What Bloomberg’s Economists Say...

“The sharp downside surprise in China’s July activity shows the economy lost momentum after only a brief reopening-driven rebound in June.”

“The most surprising development was a slowdown in investment -- suggesting a heavier-than-expected drag from the property market turmoil. Coming after extremely weak credit for July, the figures support the People’s Bank of China’s decision to cut rates -- and we don’t think the central bank is done yet.”

Chang Shu, chief Asia economist

See here for full report

Beijing’s attempts to boost the economy has centered on encouraging local governments to borrow to fund infrastructure. Those efforts saw some success in July, but the scale of investment wasn’t enough to compensate for the sharp decline in housing investment.

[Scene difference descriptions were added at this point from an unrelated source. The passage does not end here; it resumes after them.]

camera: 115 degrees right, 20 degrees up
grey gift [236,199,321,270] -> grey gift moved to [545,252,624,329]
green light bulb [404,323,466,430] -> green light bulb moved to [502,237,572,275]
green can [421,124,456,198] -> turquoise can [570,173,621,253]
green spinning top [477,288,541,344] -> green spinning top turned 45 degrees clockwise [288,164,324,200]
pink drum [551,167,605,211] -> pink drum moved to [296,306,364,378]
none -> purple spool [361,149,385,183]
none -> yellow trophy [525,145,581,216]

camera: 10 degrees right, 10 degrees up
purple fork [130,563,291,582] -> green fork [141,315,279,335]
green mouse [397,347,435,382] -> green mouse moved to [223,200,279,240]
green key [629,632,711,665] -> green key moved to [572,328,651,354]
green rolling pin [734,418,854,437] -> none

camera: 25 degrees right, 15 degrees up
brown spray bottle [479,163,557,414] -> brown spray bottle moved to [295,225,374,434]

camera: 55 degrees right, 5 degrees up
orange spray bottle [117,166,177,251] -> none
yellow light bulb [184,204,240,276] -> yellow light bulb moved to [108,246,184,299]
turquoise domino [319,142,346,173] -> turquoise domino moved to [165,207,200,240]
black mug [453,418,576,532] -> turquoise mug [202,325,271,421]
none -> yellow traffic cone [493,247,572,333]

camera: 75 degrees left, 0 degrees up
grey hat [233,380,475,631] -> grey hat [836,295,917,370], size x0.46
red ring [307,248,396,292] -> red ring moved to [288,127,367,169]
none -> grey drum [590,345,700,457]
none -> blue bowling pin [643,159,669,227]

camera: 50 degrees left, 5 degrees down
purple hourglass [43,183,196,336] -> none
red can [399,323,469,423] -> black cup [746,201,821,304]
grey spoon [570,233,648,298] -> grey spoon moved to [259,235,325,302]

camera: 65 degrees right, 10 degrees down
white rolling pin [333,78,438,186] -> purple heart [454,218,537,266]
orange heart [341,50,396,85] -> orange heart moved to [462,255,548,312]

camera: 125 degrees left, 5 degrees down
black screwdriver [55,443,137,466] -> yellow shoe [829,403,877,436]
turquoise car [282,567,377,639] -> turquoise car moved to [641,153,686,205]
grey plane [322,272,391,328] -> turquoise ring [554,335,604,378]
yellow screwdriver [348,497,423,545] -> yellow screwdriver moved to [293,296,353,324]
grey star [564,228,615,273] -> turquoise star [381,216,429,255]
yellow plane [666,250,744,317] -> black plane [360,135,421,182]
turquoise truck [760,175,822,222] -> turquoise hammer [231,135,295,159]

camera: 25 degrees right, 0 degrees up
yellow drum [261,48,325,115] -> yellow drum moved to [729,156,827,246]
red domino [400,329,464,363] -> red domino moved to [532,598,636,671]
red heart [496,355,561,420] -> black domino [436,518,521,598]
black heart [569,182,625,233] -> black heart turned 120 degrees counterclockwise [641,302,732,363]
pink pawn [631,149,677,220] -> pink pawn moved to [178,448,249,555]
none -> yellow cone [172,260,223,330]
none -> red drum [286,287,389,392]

The housing slump worsened in July, with sales falling more than 28% on-year and prices declining for an 11th consecutive month. That is rippling through China’s industrial sector, with monthly steel production in July reaching the lowest since 2018.

One bright spot in the data was strong growth in car production and sales after cuts to purchase taxes. China’s exports were also strong in July, defying expectations of a slowdown.

There were several data points though that had implications for China’s long-term growth, including high youth unemployment. Foreign companies, which are taking a bigger hit to profits than their Chinese peers, reduced investment on new projects by more than 4% in the first seven months of the year compared with a year earlier.

Chinese local governments have issued most of the bonds they were allocated to use for infrastructure spending, leading some economists to warn of a “policy cliff” before the end of the year unless more borrowing is announced. Even though Beijing has hinted that additional bonds could be approved, it hasn’t provided any specifics yet.

“The path of economic recovery in the second half will be bumpy and uncertain, depending on Covid and related policies, developments in the property market, and strength of external growth,” UBS AG economists led by Wang Tao wrote in a note. “Given the subdued July growth, our current below-consensus growth forecast faces some downside risks.”